Tanrı’nın Ruh’u, Baba’yı ilk olarak sevmeye iten Esintidir. Bu mükemmel sevgi de, Baba’yı tanrısal şekilde hayat vermeye iterek, Oğul diye adlandırdığımız sevginin armağanını göstermeye – daha iyisi: “doğurmaya” – itiyor; O da, aynı Esinti tarafından bürünmüş ve itilmiş, “Sevgi - Tanrı’dır”.
Bu yüzden Kutsal Ruh, Oğul’a hayat veren ve O’nu seven Baba’nın sevgisidir; kendisini sunan ve Baba’ya itaat edip arzularını gerçekleştirerek O’na cevap veren Oğul’un sevgisidir.
Tanrı’nın Ruh’u, baba ve evlat sevgisidir, yine de Oğul’u Baba ile bize olan tek bir sevgi içerisinde birleştiren sevgidir.
Sevgi nedir? Bunu anlatmak imkansızdır. Daha doğrusu, yaptıklarıyla ne olduğunu daha iyi söyleyebiliriz.


 

7. O’na dua etmek!

Benim annem Kutsal Ruh’un kim olduğunu kendine problem etmiyordu ne de O’nu tarif etmeyi, bunun yerine O’na dua ediyordu, sadece!
O’na: “Gel!” diyordu.
O’na: “Çocuklarımın yüreklerine gir ve onlara benim söyleyemediğim şeyleri söyle!” diyordu.
O’na: “Sen ki Tanrı’nın Rüzgârı’sın, dünyayı saran karışıklık ve imansızlık «havalarını» dağıt!” diyordu.
Annem, böyle yaparak, Kutsal Ruh’un kim olduğunu biliyordu: O, konuşabilecek, seni dinleyebilecek, insanların yüreğinin derinliğinde müdahale edebilecek ilahi Kişidir.
Tanrı’nın Ruh’u, insanın kendi kapasiteleri ile ulaşamayacak yere ulaşabilecek olan Tanrı’nın gücü, sevgi gücüdür.
==========
- **Görev**
Kutsal Ruh üzerine olan metinde "Bu yüzden Kutsal" ifadesinden "O’na dua etmek!" ifadesine kadar uzanan bölümü harfi harfine yeniden yazar mısınız? Bu malzemeye gerek yoktur.

- **Sağlanan malzeme**
==========
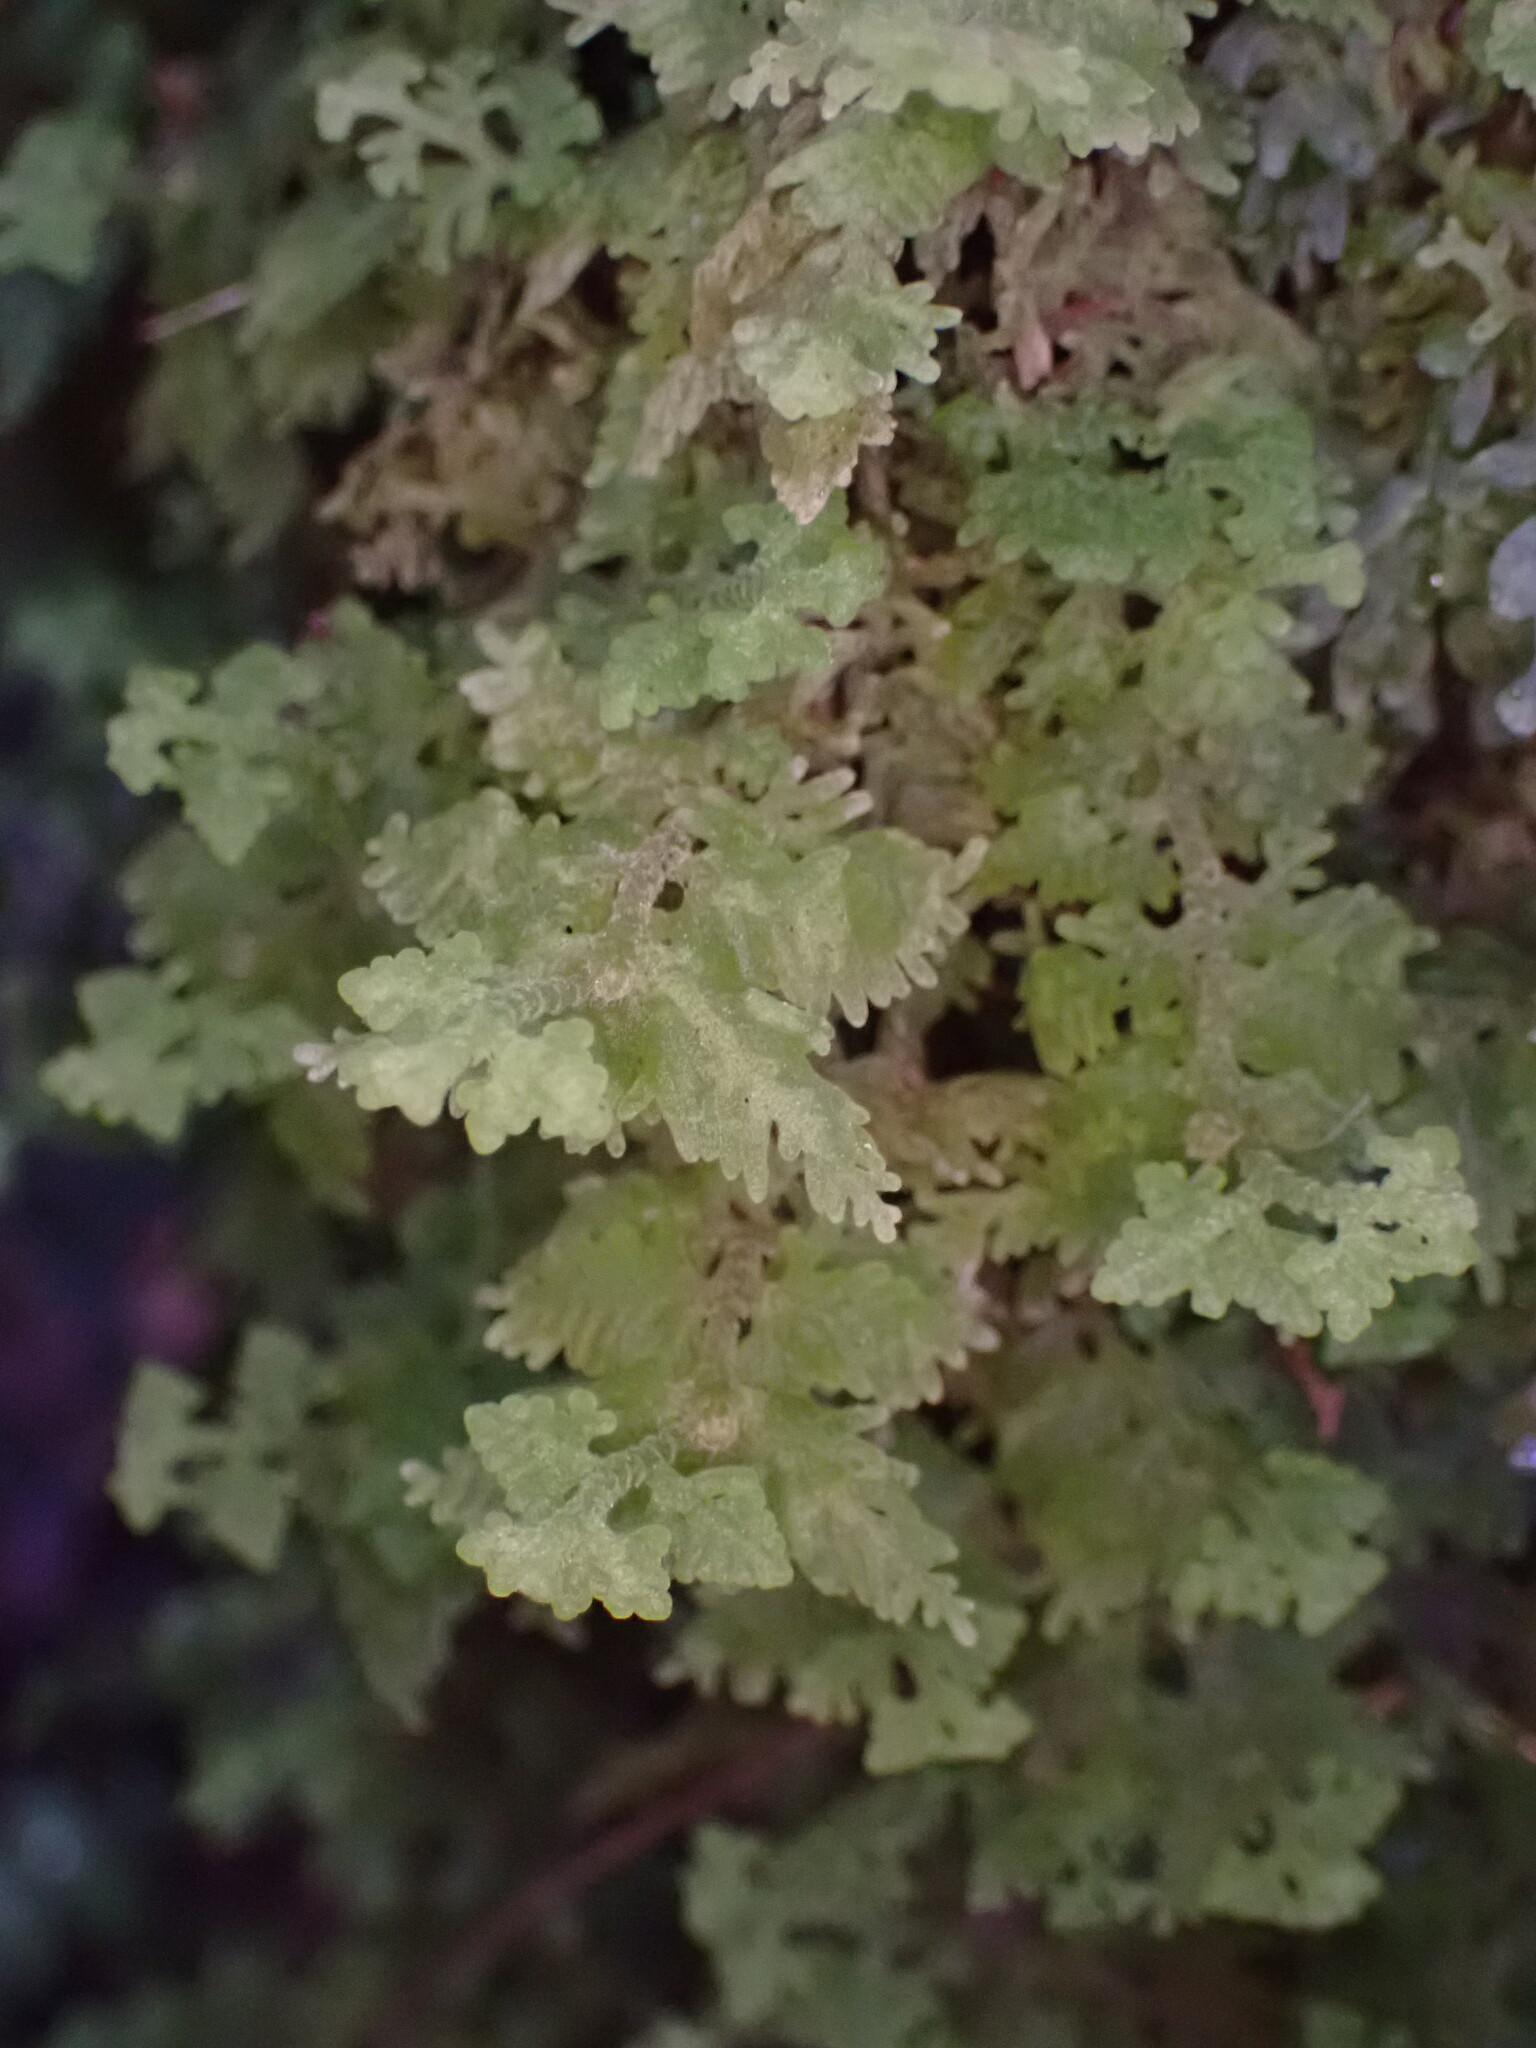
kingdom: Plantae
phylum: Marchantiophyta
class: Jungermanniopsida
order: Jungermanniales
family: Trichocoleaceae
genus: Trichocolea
==========
- **Tamamlanan görev**
Bu yüzden Kutsal Ruh, Oğul’a hayat veren ve O’nu seven Baba’nın sevgisidir; kendisini sunan ve Baba’ya itaat edip arzularını gerçekleştirerek O’na cevap veren Oğul’un sevgisidir.
Tanrı’nın Ruh’u, baba ve evlat sevgisidir, yine de Oğul’u Baba ile bize olan tek bir sevgi içerisinde birleştiren sevgidir.
Sevgi nedir? Bunu anlatmak imkansızdır. Daha doğrusu, yaptıklarıyla ne olduğunu daha iyi söyleyebiliriz.


 

7. O’na dua etmek!